Title: Winter’s Orbit
Author: Everina Maxwell
Genre: Science Fiction
Page Count: 432
Published by: Tor Books
Date Published: February 2, 2021
You can find it here: Bookshop.org
Synopsis
After Prince Taam’s death – his widower, Jainan, and his cousin, Kiem, are forced into a hurried, arranged marriage in order to keep rising hostilities between their two worlds under control… as ordered by the Emperor. When evidence arises that Prince Taam might have been murdered, these two enemies will have to ally as they navigate court, try to solve a murder, and prevent an interplanetary war.
But as they peel back the layers of political tape and examine the data surrounding Taam’s death, Kiem learns Taam may not have been who he thought and this very investigation is awakening forces that will stop at nothing to keep these secrets quiet.
Overall Thoughts
A three star rating is tricky. For a lot of people it indicates a “bad” rating, but for me, a three star read means I liked it, it was fine. I always try to rate the books as I, the reader, experienced and enjoyed them. In the case of Winter’s Orbit, I can totally see this being a fantastic read for the right reader … unfortunately I don’t think it’s being marketed properly towards that reader.
This is a heavy sci-fi, heavy (read HEAVY) on the politics space-centred drama, but the heralded romance, while definitely there (and my most enjoyed aspect) didn’t play the significant plot I was expecting based on jacket blurbs and press packets. Truthfully, I really dislike political dramas, especially sci-fi political dramas where everything is set in space with hovercrafts and overly technical details of flight craft and launch portals and anti-gravity and inter-galactic space treaties and artificial intelligence contract auditors and … I was sincerely so, so bored.
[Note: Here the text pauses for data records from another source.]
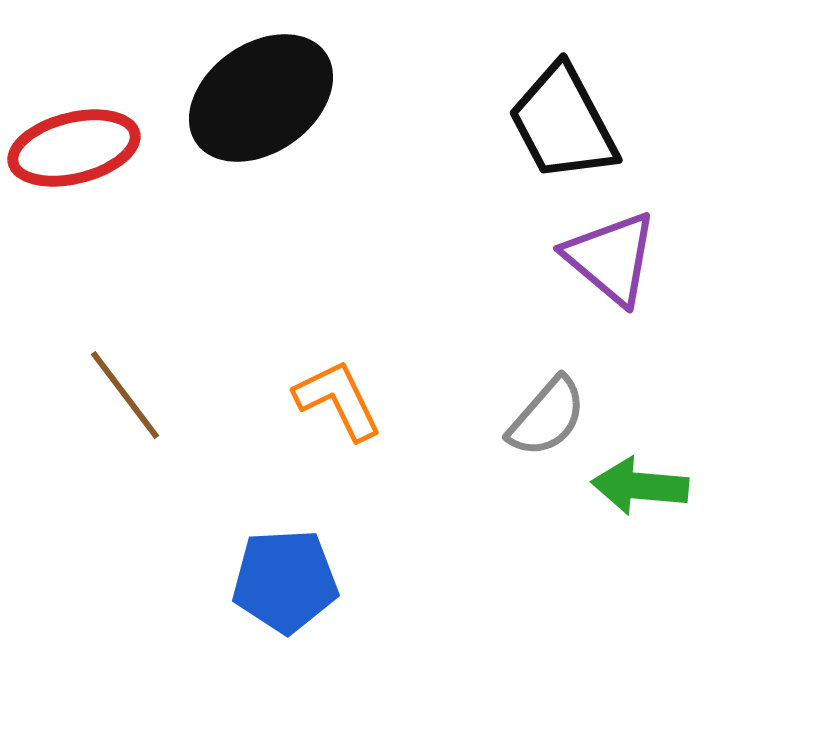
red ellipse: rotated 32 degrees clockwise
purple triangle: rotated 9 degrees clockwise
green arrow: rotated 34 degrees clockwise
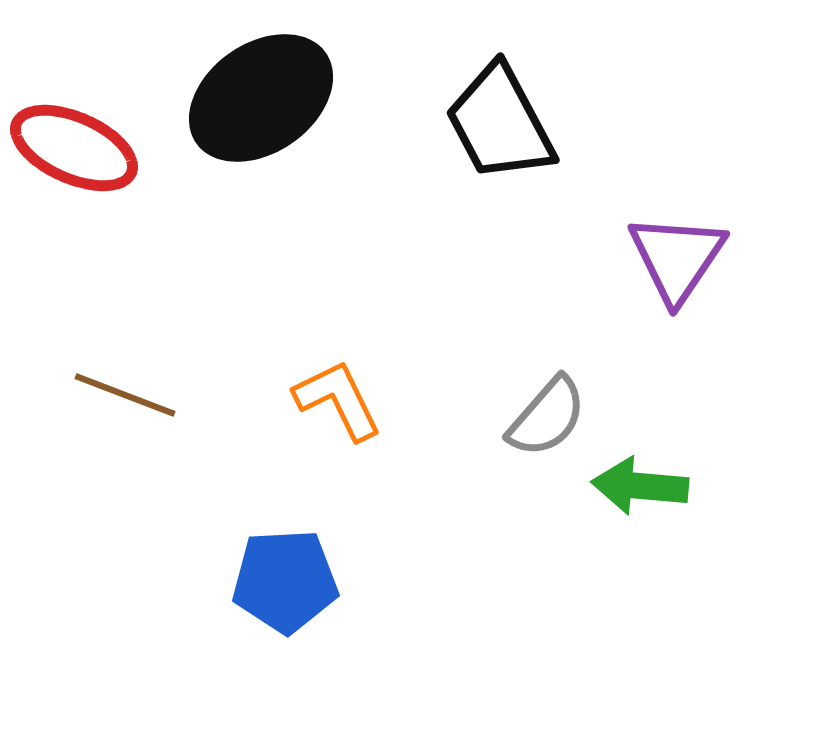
black trapezoid: moved 63 px left
red ellipse: rotated 38 degrees clockwise
purple triangle: moved 66 px right; rotated 24 degrees clockwise
brown line: rotated 32 degrees counterclockwise
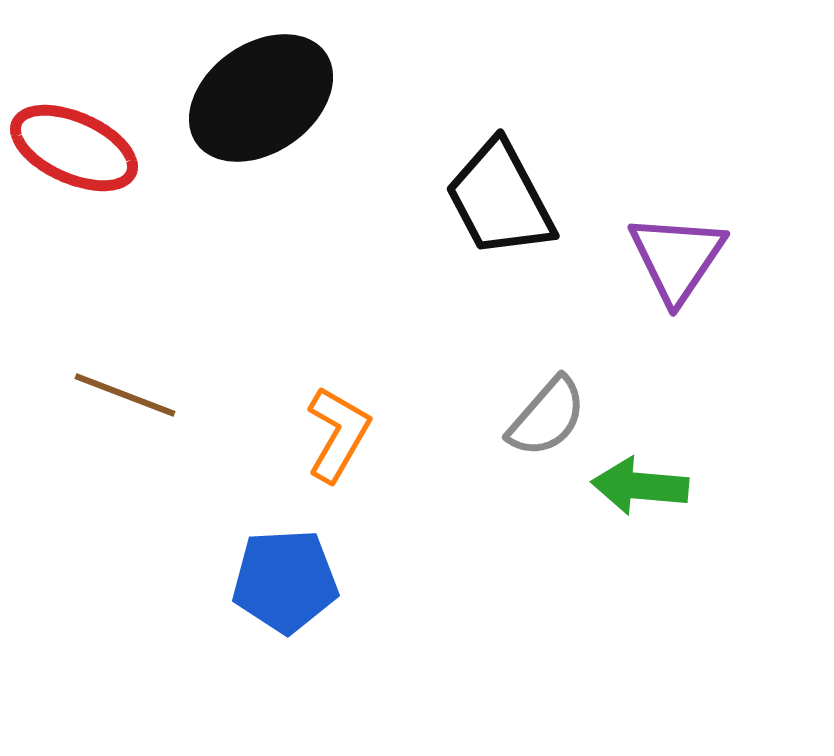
black trapezoid: moved 76 px down
orange L-shape: moved 34 px down; rotated 56 degrees clockwise
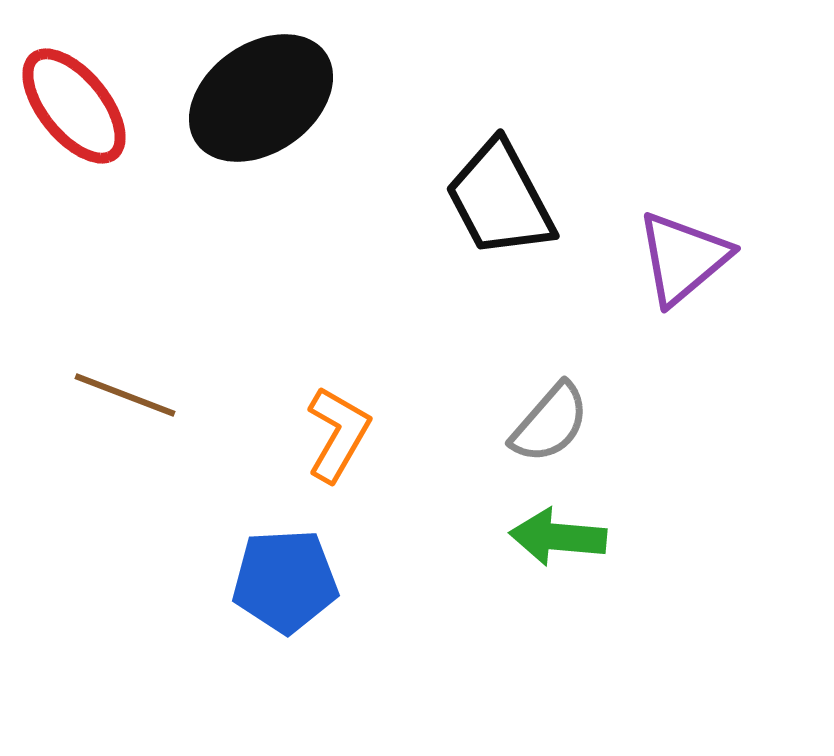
red ellipse: moved 42 px up; rotated 27 degrees clockwise
purple triangle: moved 6 px right; rotated 16 degrees clockwise
gray semicircle: moved 3 px right, 6 px down
green arrow: moved 82 px left, 51 px down
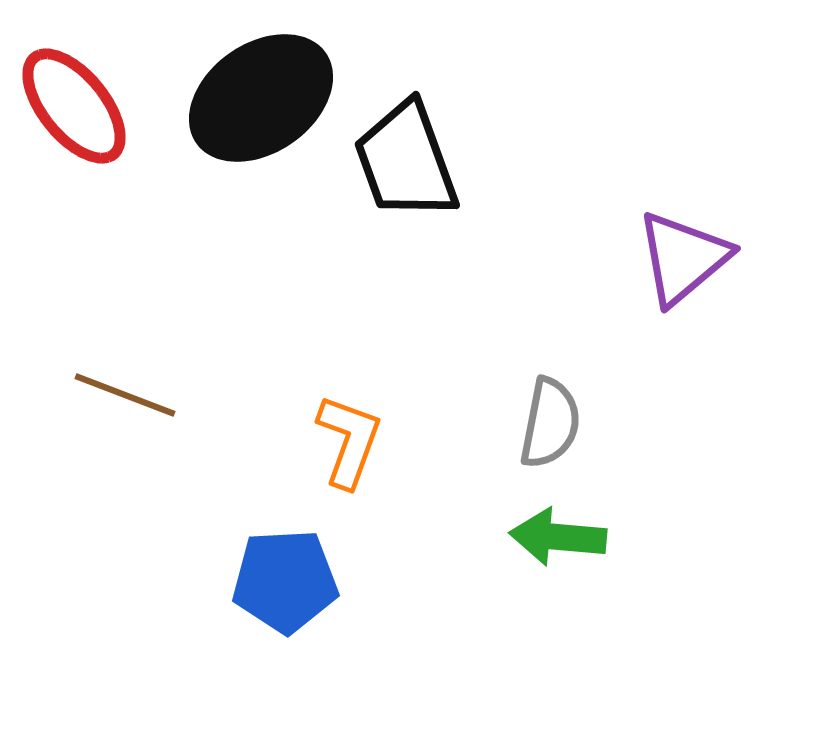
black trapezoid: moved 94 px left, 38 px up; rotated 8 degrees clockwise
gray semicircle: rotated 30 degrees counterclockwise
orange L-shape: moved 11 px right, 7 px down; rotated 10 degrees counterclockwise
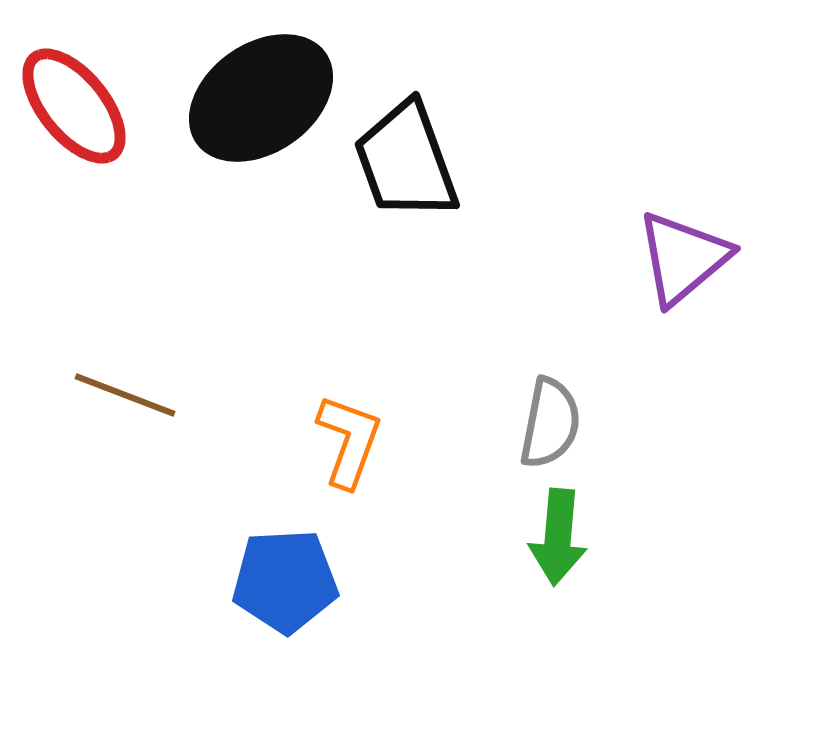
green arrow: rotated 90 degrees counterclockwise
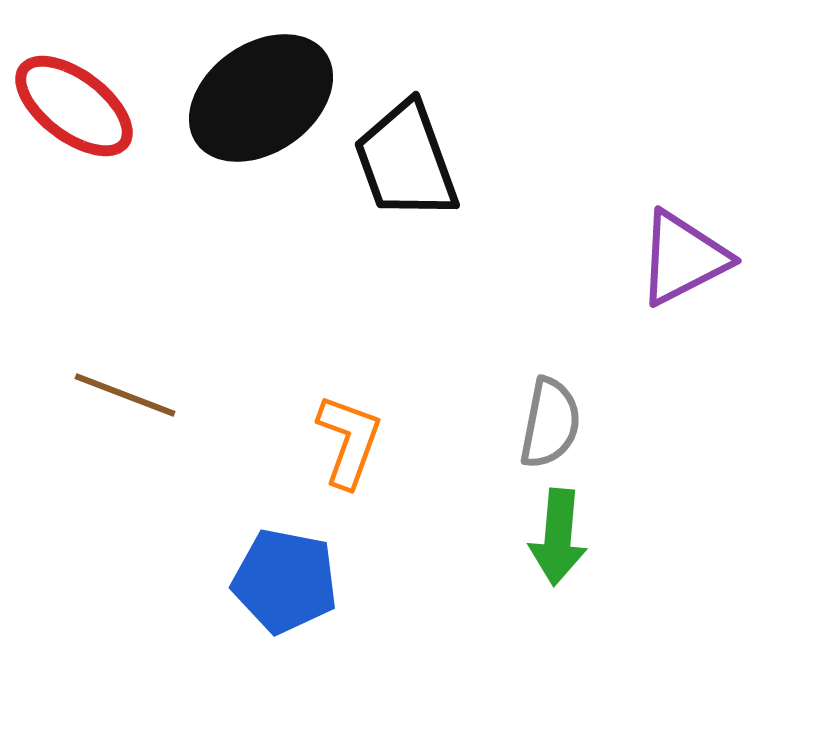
red ellipse: rotated 14 degrees counterclockwise
purple triangle: rotated 13 degrees clockwise
blue pentagon: rotated 14 degrees clockwise
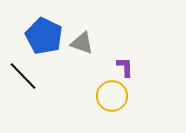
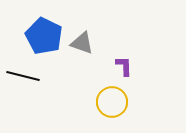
purple L-shape: moved 1 px left, 1 px up
black line: rotated 32 degrees counterclockwise
yellow circle: moved 6 px down
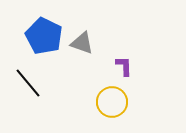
black line: moved 5 px right, 7 px down; rotated 36 degrees clockwise
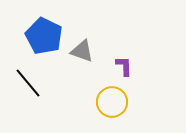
gray triangle: moved 8 px down
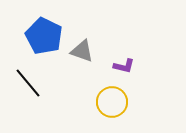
purple L-shape: rotated 105 degrees clockwise
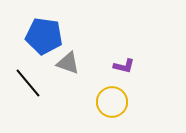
blue pentagon: rotated 18 degrees counterclockwise
gray triangle: moved 14 px left, 12 px down
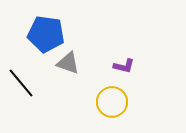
blue pentagon: moved 2 px right, 2 px up
black line: moved 7 px left
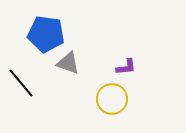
purple L-shape: moved 2 px right, 1 px down; rotated 20 degrees counterclockwise
yellow circle: moved 3 px up
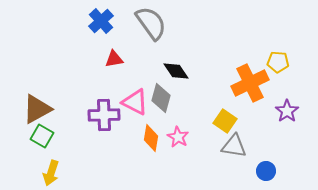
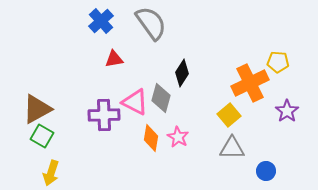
black diamond: moved 6 px right, 2 px down; rotated 68 degrees clockwise
yellow square: moved 4 px right, 6 px up; rotated 15 degrees clockwise
gray triangle: moved 2 px left, 2 px down; rotated 8 degrees counterclockwise
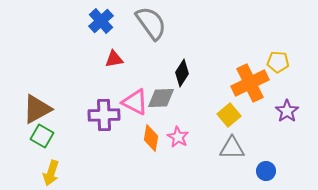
gray diamond: rotated 72 degrees clockwise
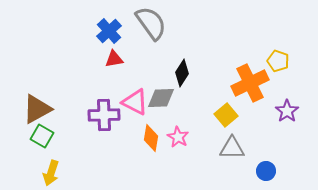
blue cross: moved 8 px right, 10 px down
yellow pentagon: moved 1 px up; rotated 15 degrees clockwise
yellow square: moved 3 px left
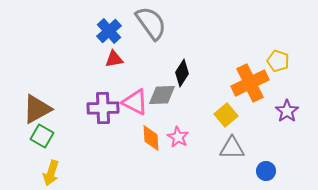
gray diamond: moved 1 px right, 3 px up
purple cross: moved 1 px left, 7 px up
orange diamond: rotated 12 degrees counterclockwise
Loved the romance and the two central characters, but this story drowns in the political drama and couples with an entirely too slow plot, which left me tuning out my audiobook for great chunks. BUT if political science fiction is your jam, then this is the adventure for you – being a well written, 400+ pages of detailed space policy. If, however, political plots make your eyes bleed, I’d avoid.